- **RECORDS FOR THIS TASK**
────────────────
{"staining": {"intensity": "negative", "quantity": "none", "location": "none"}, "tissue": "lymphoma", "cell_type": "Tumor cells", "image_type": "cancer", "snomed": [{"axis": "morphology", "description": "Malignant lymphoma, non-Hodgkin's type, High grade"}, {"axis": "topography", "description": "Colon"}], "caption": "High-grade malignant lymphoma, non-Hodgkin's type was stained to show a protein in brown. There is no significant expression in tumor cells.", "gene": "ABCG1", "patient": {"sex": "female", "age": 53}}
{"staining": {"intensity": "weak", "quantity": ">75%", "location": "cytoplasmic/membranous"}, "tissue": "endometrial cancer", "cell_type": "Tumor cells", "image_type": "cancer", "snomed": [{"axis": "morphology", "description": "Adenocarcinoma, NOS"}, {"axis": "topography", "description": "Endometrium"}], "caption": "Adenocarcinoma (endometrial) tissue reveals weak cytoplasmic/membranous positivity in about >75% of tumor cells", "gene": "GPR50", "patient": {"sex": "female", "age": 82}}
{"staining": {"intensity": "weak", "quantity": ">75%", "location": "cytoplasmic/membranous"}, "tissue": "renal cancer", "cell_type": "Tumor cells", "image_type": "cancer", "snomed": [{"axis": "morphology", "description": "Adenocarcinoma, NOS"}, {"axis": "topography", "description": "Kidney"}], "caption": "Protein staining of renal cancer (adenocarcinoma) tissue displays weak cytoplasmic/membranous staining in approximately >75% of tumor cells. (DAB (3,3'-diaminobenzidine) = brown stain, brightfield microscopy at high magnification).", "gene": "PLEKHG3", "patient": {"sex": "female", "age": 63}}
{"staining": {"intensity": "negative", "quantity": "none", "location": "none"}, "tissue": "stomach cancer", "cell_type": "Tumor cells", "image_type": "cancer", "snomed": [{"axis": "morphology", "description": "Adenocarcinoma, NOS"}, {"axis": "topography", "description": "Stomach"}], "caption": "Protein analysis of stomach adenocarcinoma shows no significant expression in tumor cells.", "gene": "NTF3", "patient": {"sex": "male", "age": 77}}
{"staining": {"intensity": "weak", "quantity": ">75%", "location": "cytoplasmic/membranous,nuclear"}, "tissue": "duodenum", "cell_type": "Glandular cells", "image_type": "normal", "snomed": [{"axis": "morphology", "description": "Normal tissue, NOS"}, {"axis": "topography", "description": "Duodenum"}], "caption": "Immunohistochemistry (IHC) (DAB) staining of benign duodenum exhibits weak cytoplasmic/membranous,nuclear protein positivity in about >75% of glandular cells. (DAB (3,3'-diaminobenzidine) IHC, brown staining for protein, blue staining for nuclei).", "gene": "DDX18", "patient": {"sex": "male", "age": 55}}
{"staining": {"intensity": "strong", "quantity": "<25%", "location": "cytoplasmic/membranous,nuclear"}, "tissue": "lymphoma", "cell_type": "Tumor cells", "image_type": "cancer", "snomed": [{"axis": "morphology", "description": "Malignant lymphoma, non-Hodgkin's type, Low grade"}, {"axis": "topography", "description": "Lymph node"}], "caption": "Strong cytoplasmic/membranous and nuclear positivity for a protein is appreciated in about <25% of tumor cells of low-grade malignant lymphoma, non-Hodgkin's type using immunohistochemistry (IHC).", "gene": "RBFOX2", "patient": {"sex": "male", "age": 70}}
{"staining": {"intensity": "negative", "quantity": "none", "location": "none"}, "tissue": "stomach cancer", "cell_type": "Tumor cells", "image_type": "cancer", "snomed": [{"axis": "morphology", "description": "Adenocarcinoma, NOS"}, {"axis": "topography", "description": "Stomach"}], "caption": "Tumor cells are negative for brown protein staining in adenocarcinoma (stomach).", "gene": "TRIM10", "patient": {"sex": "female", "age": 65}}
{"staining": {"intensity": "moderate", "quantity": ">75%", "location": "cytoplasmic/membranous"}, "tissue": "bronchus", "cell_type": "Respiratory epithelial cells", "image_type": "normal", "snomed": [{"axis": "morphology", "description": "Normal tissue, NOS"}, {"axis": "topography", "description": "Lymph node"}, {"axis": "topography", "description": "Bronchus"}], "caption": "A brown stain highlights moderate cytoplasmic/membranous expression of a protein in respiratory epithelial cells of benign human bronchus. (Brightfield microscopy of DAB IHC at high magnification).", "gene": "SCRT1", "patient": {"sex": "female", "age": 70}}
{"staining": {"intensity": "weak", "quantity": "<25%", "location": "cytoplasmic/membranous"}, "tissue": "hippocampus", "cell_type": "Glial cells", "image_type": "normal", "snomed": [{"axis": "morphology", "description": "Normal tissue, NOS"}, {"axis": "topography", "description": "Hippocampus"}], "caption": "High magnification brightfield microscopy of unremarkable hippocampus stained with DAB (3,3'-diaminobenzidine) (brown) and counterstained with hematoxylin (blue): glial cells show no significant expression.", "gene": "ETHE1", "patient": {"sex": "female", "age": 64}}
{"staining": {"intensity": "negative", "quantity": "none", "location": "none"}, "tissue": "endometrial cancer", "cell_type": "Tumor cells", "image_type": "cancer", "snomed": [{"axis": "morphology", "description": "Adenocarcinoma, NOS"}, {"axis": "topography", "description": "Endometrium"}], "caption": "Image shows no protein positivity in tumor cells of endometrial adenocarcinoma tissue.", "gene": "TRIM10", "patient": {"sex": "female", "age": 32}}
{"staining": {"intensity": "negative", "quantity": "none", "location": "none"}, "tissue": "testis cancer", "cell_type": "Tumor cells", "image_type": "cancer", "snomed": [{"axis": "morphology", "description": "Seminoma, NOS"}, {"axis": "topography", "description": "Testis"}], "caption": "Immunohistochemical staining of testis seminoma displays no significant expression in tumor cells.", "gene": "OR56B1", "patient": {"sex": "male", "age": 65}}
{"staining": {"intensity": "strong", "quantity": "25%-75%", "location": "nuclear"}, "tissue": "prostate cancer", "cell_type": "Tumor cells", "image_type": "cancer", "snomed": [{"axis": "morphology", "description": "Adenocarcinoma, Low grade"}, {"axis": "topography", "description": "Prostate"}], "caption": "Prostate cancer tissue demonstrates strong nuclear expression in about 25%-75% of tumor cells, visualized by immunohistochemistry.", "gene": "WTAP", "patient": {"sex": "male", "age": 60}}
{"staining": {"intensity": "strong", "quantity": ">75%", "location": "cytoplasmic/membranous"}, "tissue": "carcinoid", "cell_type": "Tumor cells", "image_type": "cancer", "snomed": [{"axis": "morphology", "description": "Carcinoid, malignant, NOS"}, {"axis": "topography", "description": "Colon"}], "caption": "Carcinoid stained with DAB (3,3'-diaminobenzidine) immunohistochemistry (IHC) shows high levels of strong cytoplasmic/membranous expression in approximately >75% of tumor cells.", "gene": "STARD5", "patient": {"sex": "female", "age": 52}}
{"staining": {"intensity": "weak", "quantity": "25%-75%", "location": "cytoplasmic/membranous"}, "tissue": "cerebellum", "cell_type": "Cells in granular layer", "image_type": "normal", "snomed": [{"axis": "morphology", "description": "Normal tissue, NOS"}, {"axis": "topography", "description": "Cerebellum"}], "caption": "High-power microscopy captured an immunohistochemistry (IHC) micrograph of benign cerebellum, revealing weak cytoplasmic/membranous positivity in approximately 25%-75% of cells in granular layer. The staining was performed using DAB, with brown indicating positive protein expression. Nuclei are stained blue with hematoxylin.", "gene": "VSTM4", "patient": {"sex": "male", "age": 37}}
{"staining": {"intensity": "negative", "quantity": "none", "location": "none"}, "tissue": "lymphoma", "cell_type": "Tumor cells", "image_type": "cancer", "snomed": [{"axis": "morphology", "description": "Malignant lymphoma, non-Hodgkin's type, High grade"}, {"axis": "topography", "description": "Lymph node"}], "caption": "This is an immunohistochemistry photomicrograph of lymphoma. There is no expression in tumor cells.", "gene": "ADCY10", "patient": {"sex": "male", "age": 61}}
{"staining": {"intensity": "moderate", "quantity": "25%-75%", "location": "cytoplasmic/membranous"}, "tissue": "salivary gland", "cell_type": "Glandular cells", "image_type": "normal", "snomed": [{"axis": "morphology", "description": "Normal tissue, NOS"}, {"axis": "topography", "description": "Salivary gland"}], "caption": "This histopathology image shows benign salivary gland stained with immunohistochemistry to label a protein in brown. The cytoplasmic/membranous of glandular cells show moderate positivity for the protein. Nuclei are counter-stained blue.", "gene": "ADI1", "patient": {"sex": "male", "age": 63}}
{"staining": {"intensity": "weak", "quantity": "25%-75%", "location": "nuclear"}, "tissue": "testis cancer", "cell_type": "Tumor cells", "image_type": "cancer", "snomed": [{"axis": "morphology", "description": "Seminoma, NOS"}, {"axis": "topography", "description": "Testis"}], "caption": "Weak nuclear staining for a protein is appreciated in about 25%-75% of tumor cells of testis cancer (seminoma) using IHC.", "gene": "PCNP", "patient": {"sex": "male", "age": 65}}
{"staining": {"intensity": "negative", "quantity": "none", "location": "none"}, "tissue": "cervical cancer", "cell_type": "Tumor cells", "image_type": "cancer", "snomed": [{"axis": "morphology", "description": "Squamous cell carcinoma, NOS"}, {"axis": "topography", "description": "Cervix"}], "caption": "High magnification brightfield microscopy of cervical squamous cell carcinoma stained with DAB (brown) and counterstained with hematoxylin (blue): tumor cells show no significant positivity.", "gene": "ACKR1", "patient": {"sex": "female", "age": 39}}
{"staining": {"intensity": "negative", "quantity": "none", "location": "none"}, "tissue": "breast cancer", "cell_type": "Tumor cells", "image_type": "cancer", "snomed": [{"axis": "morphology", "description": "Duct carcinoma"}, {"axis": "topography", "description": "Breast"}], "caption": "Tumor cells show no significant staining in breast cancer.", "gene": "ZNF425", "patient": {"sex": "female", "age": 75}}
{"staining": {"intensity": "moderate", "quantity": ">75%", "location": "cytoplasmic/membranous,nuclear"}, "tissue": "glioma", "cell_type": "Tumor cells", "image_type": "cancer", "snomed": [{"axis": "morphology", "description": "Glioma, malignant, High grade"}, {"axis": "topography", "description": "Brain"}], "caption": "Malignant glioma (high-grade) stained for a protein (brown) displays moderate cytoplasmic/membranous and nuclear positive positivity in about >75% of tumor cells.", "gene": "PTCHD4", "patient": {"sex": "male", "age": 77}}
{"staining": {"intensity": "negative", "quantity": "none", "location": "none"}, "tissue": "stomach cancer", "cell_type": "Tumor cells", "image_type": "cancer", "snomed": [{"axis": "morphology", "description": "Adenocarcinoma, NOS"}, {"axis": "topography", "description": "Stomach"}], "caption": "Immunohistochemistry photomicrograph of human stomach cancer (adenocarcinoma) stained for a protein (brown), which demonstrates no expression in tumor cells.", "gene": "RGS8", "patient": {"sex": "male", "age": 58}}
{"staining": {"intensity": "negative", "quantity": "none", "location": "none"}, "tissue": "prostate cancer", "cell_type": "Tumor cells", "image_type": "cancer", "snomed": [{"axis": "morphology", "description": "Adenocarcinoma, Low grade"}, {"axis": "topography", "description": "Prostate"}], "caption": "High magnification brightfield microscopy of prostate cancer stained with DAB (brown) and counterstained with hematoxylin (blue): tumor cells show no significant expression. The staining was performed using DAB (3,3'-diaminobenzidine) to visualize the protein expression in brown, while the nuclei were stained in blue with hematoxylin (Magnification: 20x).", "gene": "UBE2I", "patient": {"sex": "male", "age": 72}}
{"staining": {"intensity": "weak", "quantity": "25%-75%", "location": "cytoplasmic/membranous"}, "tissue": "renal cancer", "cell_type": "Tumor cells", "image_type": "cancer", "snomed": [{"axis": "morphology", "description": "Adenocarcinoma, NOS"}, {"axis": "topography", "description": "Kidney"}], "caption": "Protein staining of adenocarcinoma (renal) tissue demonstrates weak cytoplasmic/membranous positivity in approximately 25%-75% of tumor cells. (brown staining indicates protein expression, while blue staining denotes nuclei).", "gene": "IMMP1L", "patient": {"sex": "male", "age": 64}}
────────────────
- **ASSIGNMENT**
Could you retype exactly the lines above, starting at the line that contains "is an immunohistochemistry" and ending at the line that contains "nuclear staining for", and nothing more?

- **REPLY**
{"staining": {"intensity": "negative", "quantity": "none", "location": "none"}, "tissue": "lymphoma", "cell_type": "Tumor cells", "image_type": "cancer", "snomed": [{"axis": "morphology", "description": "Malignant lymphoma, non-Hodgkin's type, High grade"}, {"axis": "topography", "description": "Lymph node"}], "caption": "This is an immunohistochemistry photomicrograph of lymphoma. There is no expression in tumor cells.", "gene": "ADCY10", "patient": {"sex": "male", "age": 61}}
{"staining": {"intensity": "moderate", "quantity": "25%-75%", "location": "cytoplasmic/membranous"}, "tissue": "salivary gland", "cell_type": "Glandular cells", "image_type": "normal", "snomed": [{"axis": "morphology", "description": "Normal tissue, NOS"}, {"axis": "topography", "description": "Salivary gland"}], "caption": "This histopathology image shows benign salivary gland stained with immunohistochemistry to label a protein in brown. The cytoplasmic/membranous of glandular cells show moderate positivity for the protein. Nuclei are counter-stained blue.", "gene": "ADI1", "patient": {"sex": "male", "age": 63}}
{"staining": {"intensity": "weak", "quantity": "25%-75%", "location": "nuclear"}, "tissue": "testis cancer", "cell_type": "Tumor cells", "image_type": "cancer", "snomed": [{"axis": "morphology", "description": "Seminoma, NOS"}, {"axis": "topography", "description": "Testis"}], "caption": "Weak nuclear staining for a protein is appreciated in about 25%-75% of tumor cells of testis cancer (seminoma) using IHC.", "gene": "PCNP", "patient": {"sex": "male", "age": 65}}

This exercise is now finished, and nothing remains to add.